Objective: To study the prevalence rate of dementia in Taiwan, the relative frequencies of its subtypes, and its associations with age, education, gender, and residence location.
Participants: A total of 2753 men and 2544 women from four urban and four rural communities participated. Their age ranged from 41 to 88 years; 28% of them were at least 65 years old. Their education ranged from 0 to 20 years; 27% of them had less than 1 year of formal schooling.
Design: Phase I was a screening survey by trained nurses who administered a Chinese version of the Mini-Mental State Examination, the MMSE-T1, to all participants.

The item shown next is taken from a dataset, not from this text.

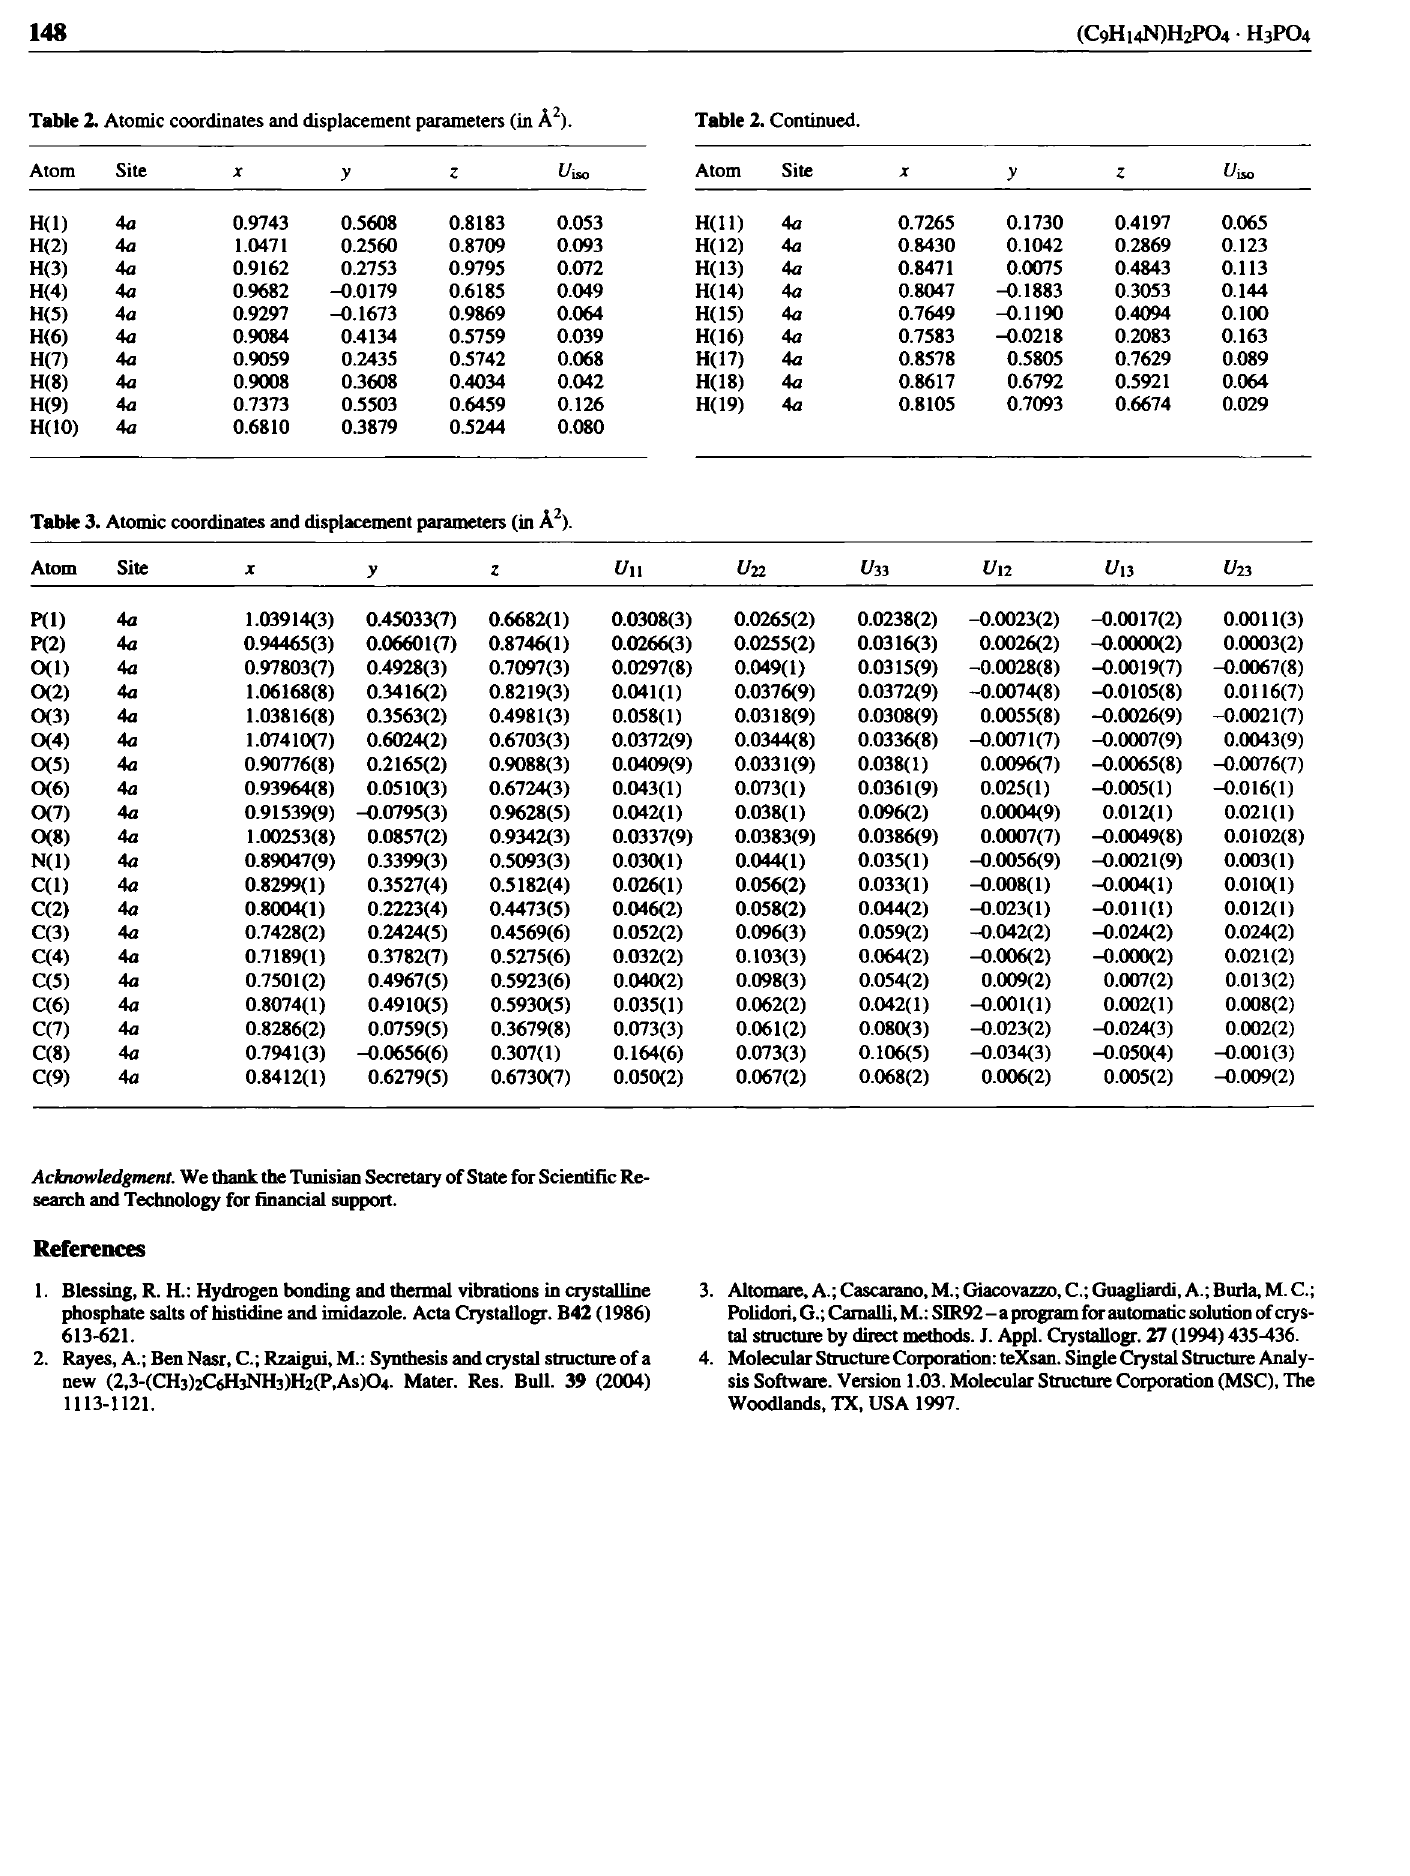
Table 2. Atomic coordinates and displacement parameters (in A 2 ).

Phase II involved the assessment for dementia by neurologists on the 1521 individuals who had scored less than 24 on the 30-point MMSE-T1.
Main results: Thirty-one cases of dementia were identified by the DSM-III-R criteria, including 18 cases of Alzheimer's disease, 10 cases of vascular dementia, and three cases of other dementias. The prevalence rate in individuals aged 65 and over was 2.0%. Aging and illiteracy were associated with higher rates of dementia; gender and residence location made no difference.
Conclusions: The prevalence rate of dementia was low in this Chinese population. Consistent with common findings from other parts of the world, a high rate of dementia was associated with older age and illiteracy, and Alzheimer's disease was the most frequent cause.